- [Exercise requirements]: Look through the data below for the line with "<!-- poi labels -->", and transcribe it exactly together with each line after it up to and including the line with "<!-- border -->". Give nothing else.

- [Source data]:
..............................

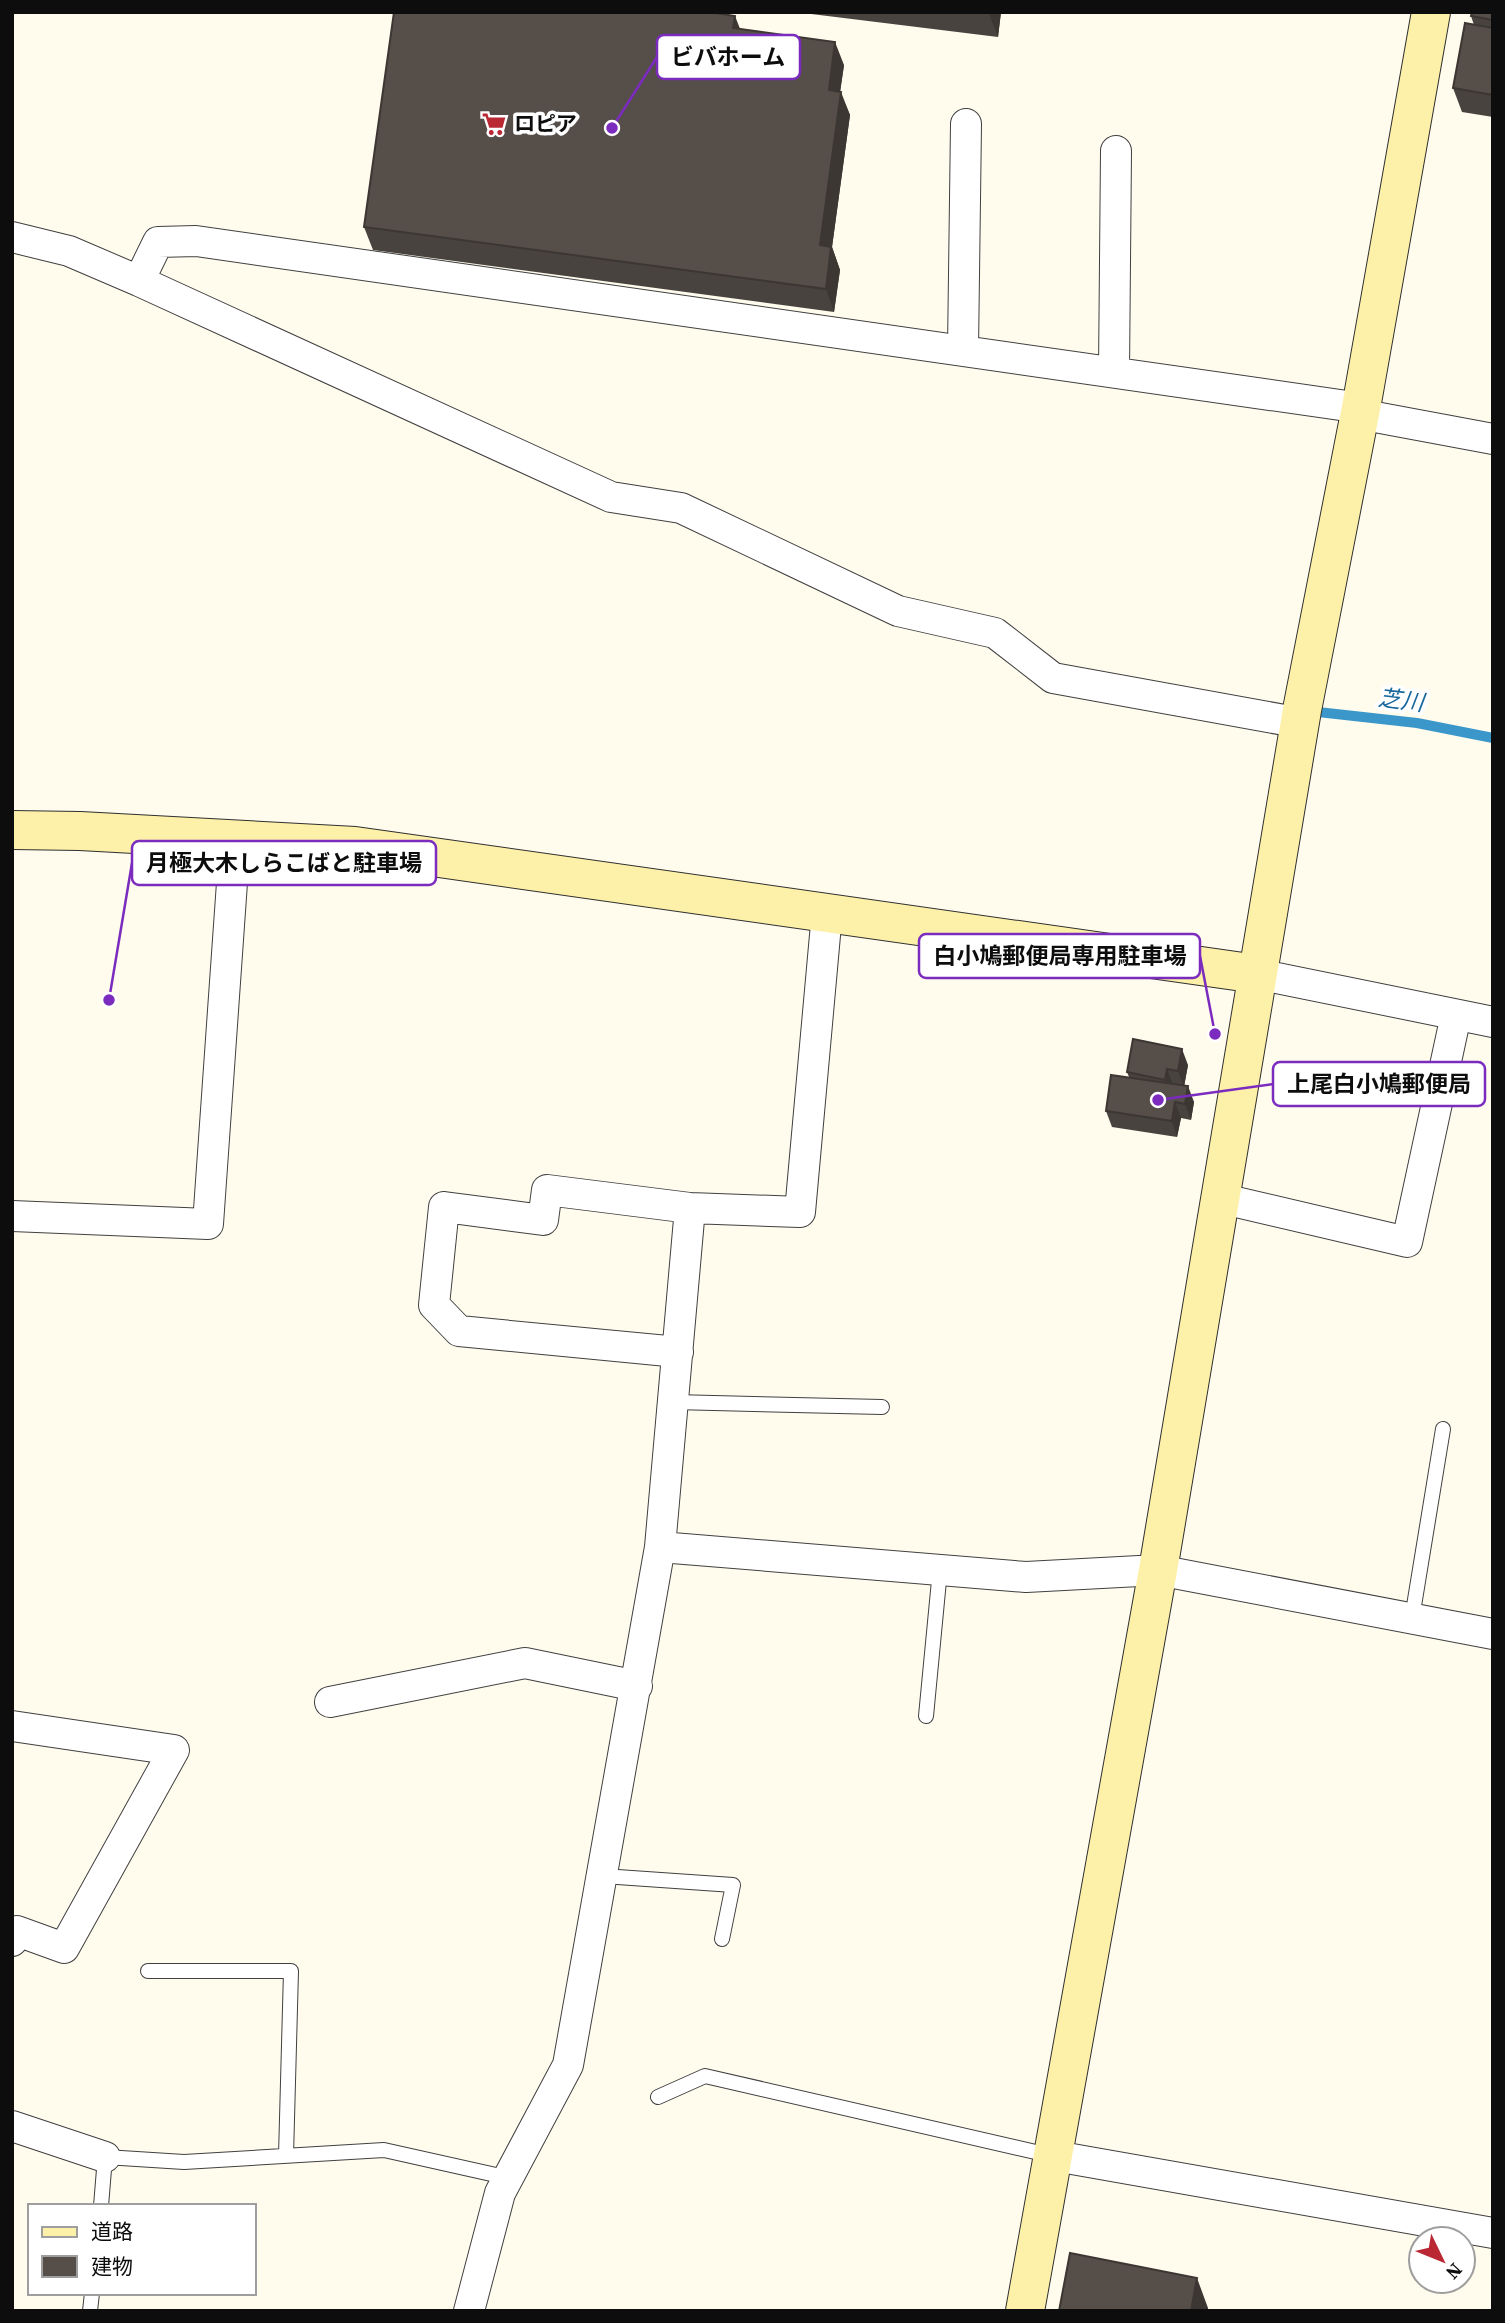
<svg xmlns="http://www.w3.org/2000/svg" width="1505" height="2323" viewBox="0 0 1505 2323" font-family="'Source Serif 4','Noto Sans JP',serif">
  <rect width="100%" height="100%" fill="#fffbed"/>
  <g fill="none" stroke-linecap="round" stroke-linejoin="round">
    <!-- stream -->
    <path stroke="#3b97ca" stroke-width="10" d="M1309,711L1417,723L1493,738"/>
    <!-- lane casing -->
    <g stroke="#404040" stroke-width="16">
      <path id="lane" d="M673,1402L882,1407
        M1412,1618L1443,1429
        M926,1716L940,1570
        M603,1876L733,1885L722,1939
        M148,1971H291L286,2156
        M658,2097L705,2076L1053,2156
        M101,2206L105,2157L184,2162L384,2150L509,2178
        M90,2311L92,2293"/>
    </g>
    <!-- street casing -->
    <g stroke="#404040" stroke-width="32">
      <path id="street" d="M12,237L69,251L139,281L611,497L681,508L898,611L995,633L1053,678L1301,723
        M139,281L158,242L196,241L1361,408
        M963,350L966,124
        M1114,372L1116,151
        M1359,414L1493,439
        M1257,974L1493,1022
        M1219,1198L1407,1242L1456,1015
        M12,1216L208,1224L235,840
        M678,1352L459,1331L434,1305L444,1207L543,1220L547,1190L690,1208L800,1212L827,913
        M660,1547L1026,1577L1158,1570L1493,1634
        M330,1702L525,1663L637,1686
        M12,1726L174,1750L64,1948L17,1931L12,1941
        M12,2126L105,2157
        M1055,2156L1493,2233
        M469,2311L500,2193L568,2065L660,1547L690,1208"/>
    </g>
    <!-- secondary casing -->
    <g stroke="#2f2f2f" stroke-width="40">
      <path id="secondary" d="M12,830L80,831L355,846L1257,974
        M1025,2311L1158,1570L1302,710L1361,408L1431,12"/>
    </g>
    <!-- lane -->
    <use href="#lane" stroke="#fff" stroke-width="14"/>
    <!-- street -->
    <use href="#street" stroke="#fff" stroke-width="30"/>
    <!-- secondary -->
    <use href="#secondary" stroke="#fdf1aa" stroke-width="38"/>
  </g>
  <!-- wall -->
  <path fill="#49433f" d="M795,12H1001L998,37Z
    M1493,12V117L1462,112L1453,88L1474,25L1471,16Z
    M740,29L844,65L840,92L850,115L832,247L840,270L834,312L373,250L364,227Z
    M1188,1065L1184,1086L1194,1102L1191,1120L1181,1118L1177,1137L1112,1127L1106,1111L1129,1077L1127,1072Z"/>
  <!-- shaded-wall -->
  <path fill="#3c3733" d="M989,12H1001L998,37L989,14Z
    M735,16L744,39L733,28Z
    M835,42L844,65L837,113L829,90Z
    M841,92L850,115L832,247L840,270L834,312L826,289L820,245Z
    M1182,1049L1188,1065L1184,1087L1178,1071Z
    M1167,1069L1173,1085L1171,1096L1165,1080Z
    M1188,1086L1194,1102L1191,1120L1185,1104Z
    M1175,1102L1181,1118L1177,1137L1172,1121Z
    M1197,2278L1208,2308V2311H1191Z"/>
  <!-- building -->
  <path fill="#554e49" stroke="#3c3733" stroke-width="2" d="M394,12H710L735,16L733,28L835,42L829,90L841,92L820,245L831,247L826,289L364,227Z
    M1472,12H1493V20L1471,16Z
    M1465,23L1493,28V95L1453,88Z
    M1133,1039L1182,1049L1178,1071L1167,1069L1165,1080L1127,1072Z
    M1111,1075L1188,1086L1185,1104L1175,1102L1172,1121L1106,1111Z
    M1070,2253L1197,2278L1191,2311H1059Z"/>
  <!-- icons -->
  <defs>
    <g id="supermarket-bare" transform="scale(1.89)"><path d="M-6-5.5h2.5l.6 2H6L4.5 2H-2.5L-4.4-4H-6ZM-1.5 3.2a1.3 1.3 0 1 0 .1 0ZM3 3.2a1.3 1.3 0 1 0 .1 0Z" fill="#ba2834" stroke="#fff" stroke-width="2.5" paint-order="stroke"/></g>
  </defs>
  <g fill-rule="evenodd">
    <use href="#supermarket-bare" x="494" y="124"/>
  </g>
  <g text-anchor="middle" stroke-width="7" stroke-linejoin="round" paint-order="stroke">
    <!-- poi labels -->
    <g font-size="21" font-weight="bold" fill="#0d0d0d" stroke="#fff" text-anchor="start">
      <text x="514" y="131">ロピア</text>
    </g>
    <!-- water labels -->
    <g font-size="23" font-style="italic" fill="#19689c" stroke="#fff">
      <text transform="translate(1401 700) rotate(7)" y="8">芝川</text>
    </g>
  </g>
  <!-- callouts -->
  <path fill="none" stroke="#7b2cbf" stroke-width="2.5" d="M612 128L657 57M109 1000L132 863M1215 1034L1200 956M1158 1100L1273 1084"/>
  <g fill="#7b2cbf" stroke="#fff" stroke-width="2.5">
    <circle cx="612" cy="128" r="7"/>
    <circle cx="109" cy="1000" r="7"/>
    <circle cx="1215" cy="1034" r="7"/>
    <circle cx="1158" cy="1100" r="7"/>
  </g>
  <g fill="#fff" stroke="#7b2cbf" stroke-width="2.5">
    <rect x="657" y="35" width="143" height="44" rx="7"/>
    <rect x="132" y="841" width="304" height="44" rx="7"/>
    <rect x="919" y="934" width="281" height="44" rx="7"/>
    <rect x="1273" y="1062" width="212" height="44" rx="7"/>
  </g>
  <g font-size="23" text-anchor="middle" font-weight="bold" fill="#0d0d0d">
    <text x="728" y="65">ビバホーム</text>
    <text x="284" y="871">月極大木しらこばと駐車場</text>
    <text x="1060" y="964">白小鳩郵便局専用駐車場</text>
    <text x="1379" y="1092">上尾白小鳩郵便局</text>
  </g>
  <!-- border -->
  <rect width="1505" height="2323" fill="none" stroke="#0d0d0d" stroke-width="28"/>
  <!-- legend -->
  <rect x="28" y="2204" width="228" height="91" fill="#ffffff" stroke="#9e9e9e" stroke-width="2"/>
  <rect x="42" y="2227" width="35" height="10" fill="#fdf1aa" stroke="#9e9e9e" stroke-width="2"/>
  <text x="91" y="2239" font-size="21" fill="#0d0d0d">道路</text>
  <rect x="42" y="2256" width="35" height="21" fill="#554e49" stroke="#9e9e9e" stroke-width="2"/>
  <text x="91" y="2274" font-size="21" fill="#0d0d0d">建物</text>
  <!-- north arrow -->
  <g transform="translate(1442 2260) rotate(133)"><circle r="33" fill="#ffffff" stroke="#9e9e9e" stroke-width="2"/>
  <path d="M0-5L12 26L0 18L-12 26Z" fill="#ba2834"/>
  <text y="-10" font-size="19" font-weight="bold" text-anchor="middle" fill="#0d0d0d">N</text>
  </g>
</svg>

..............................

- [Output below]:
    <!-- poi labels -->
    <g font-size="21" font-weight="bold" fill="#0d0d0d" stroke="#fff" text-anchor="start">
      <text x="514" y="131">ロピア</text>
    </g>
    <!-- water labels -->
    <g font-size="23" font-style="italic" fill="#19689c" stroke="#fff">
      <text transform="translate(1401 700) rotate(7)" y="8">芝川</text>
    </g>
  </g>
  <!-- callouts -->
  <path fill="none" stroke="#7b2cbf" stroke-width="2.5" d="M612 128L657 57M109 1000L132 863M1215 1034L1200 956M1158 1100L1273 1084"/>
  <g fill="#7b2cbf" stroke="#fff" stroke-width="2.5">
    <circle cx="612" cy="128" r="7"/>
    <circle cx="109" cy="1000" r="7"/>
    <circle cx="1215" cy="1034" r="7"/>
    <circle cx="1158" cy="1100" r="7"/>
  </g>
  <g fill="#fff" stroke="#7b2cbf" stroke-width="2.5">
    <rect x="657" y="35" width="143" height="44" rx="7"/>
    <rect x="132" y="841" width="304" height="44" rx="7"/>
    <rect x="919" y="934" width="281" height="44" rx="7"/>
    <rect x="1273" y="1062" width="212" height="44" rx="7"/>
  </g>
  <g font-size="23" text-anchor="middle" font-weight="bold" fill="#0d0d0d">
    <text x="728" y="65">ビバホーム</text>
    <text x="284" y="871">月極大木しらこばと駐車場</text>
    <text x="1060" y="964">白小鳩郵便局専用駐車場</text>
    <text x="1379" y="1092">上尾白小鳩郵便局</text>
  </g>
  <!-- border -->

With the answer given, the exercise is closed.